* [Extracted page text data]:
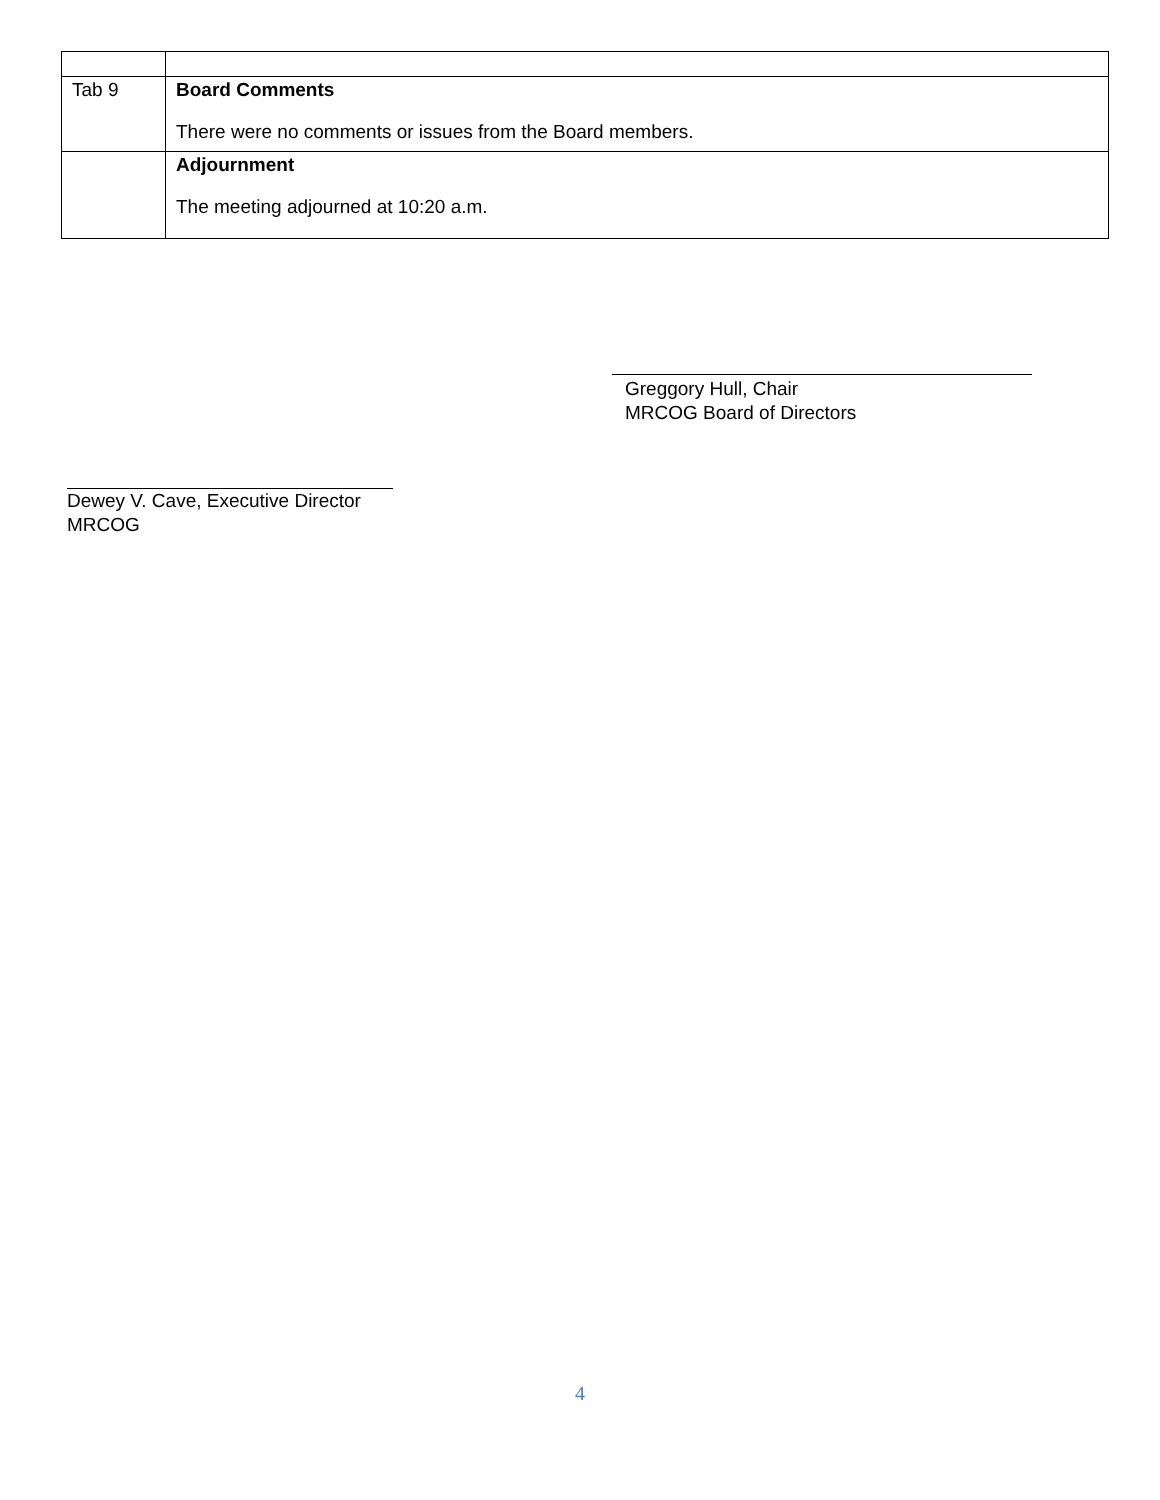| Tab 9 | Board Comments There were no comments or issues from the Board members. |
| | Adjournment The meeting adjourned at 10:20 a.m. |
Greggory Hull, Chair
MRCOG Board of Directors
Dewey V. Cave, Executive Director
MRCOG
4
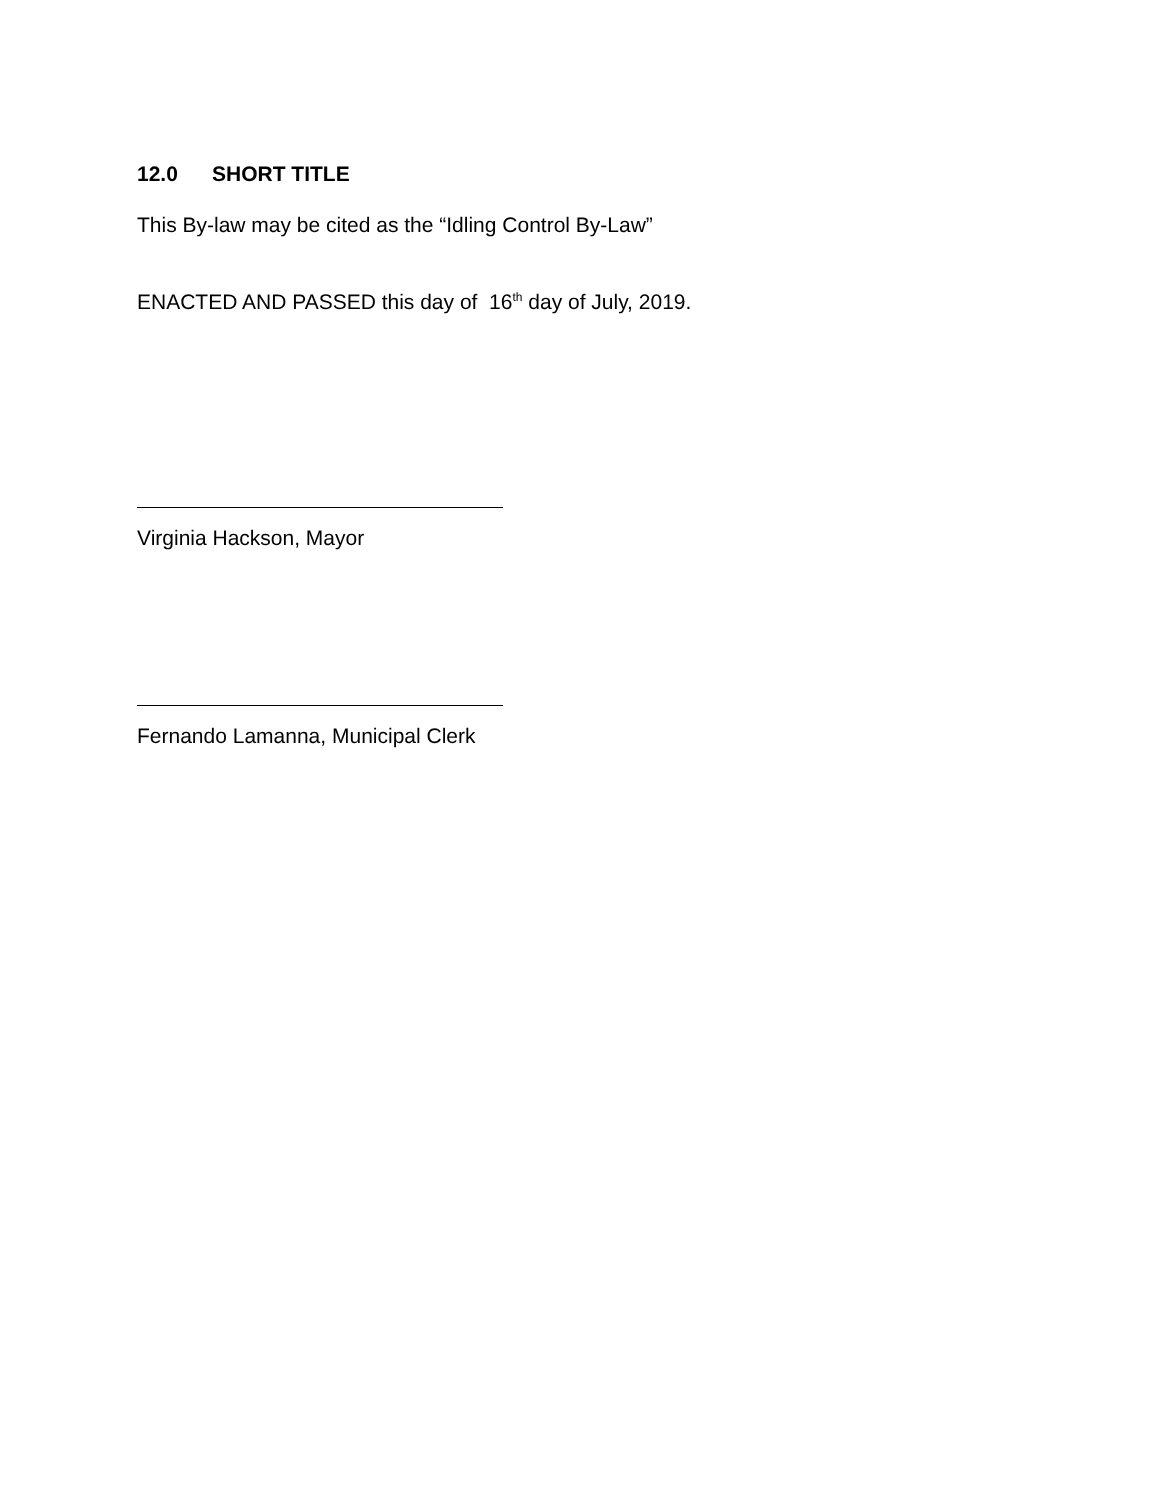12.0 SHORT TITLE
This By-law may be cited as the “Idling Control By-Law”
ENACTED AND PASSED this day of 16<sup>th</sup> day of July, 2019.
Virginia Hackson, Mayor
Fernando Lamanna, Municipal Clerk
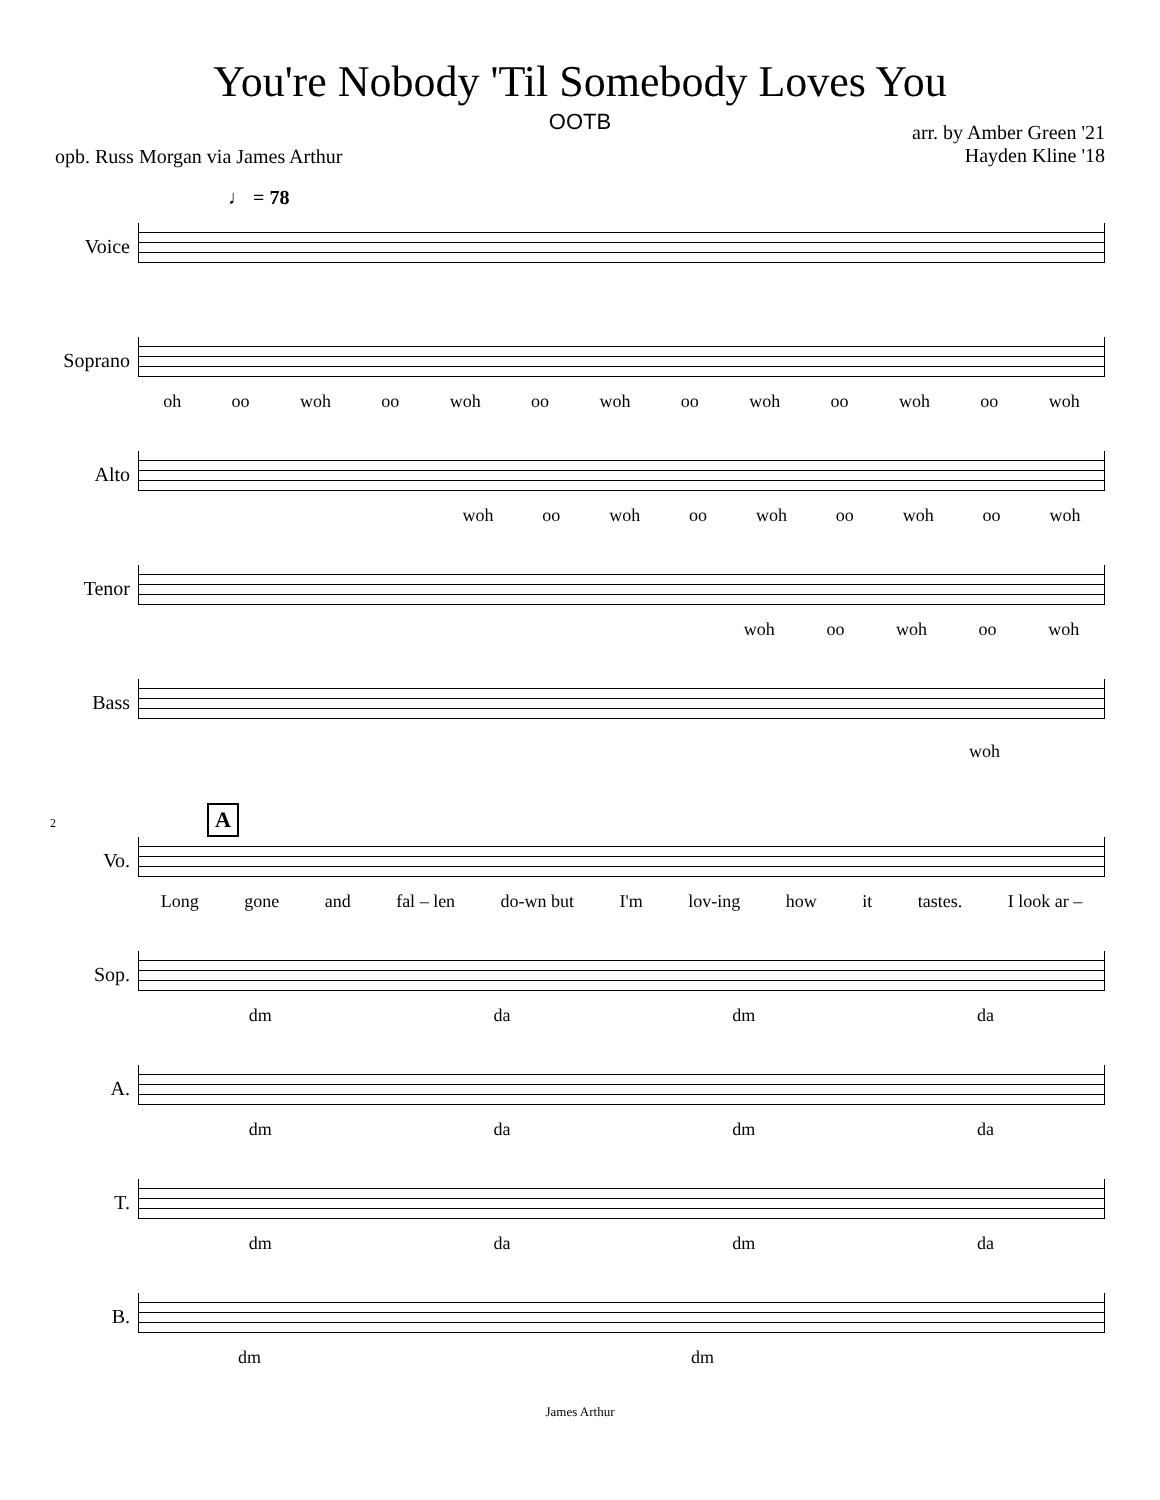You're Nobody 'Til Somebody Loves You
OOTB
opb. Russ Morgan via James Arthur
arr. by Amber Green '21
Hayden Kline '18
♩ = 78
Voice
Soprano
oh oo woh oo woh oo woh oo woh oo woh oo woh
Alto woh oo woh oo woh oo woh oo woh
Tenor woh oo woh oo woh
Bass
woh
2 A
Vo. Long gone and fal – len do-wn but I'm lov-ing how it tastes. I look ar –
Sop. dm da dm da
A. dm da dm da
T. dm da dm da
B. dm dm
James Arthur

* [WORK ORDER]:
When you copy the data above, keep each line exact and omit the pictures.

* [TASK RESULT]:
| Tab 9 | Board Comments There were no comments or issues from the Board members. |
| | Adjournment The meeting adjourned at 10:20 a.m. |
Greggory Hull, Chair
MRCOG Board of Directors
Dewey V. Cave, Executive Director
MRCOG
4
12.0 SHORT TITLE
This By-law may be cited as the “Idling Control By-Law”
ENACTED AND PASSED this day of 16<sup>th</sup> day of July, 2019.
Virginia Hackson, Mayor
Fernando Lamanna, Municipal Clerk
You're Nobody 'Til Somebody Loves You
OOTB
opb. Russ Morgan via James Arthur
arr. by Amber Green '21
Hayden Kline '18
♩ = 78
Voice
Soprano
oh oo woh oo woh oo woh oo woh oo woh oo woh
Alto woh oo woh oo woh oo woh oo woh
Tenor woh oo woh oo woh
Bass
woh
2 A
Vo. Long gone and fal – len do-wn but I'm lov-ing how it tastes. I look ar –
Sop. dm da dm da
A. dm da dm da
T. dm da dm da
B. dm dm
James Arthur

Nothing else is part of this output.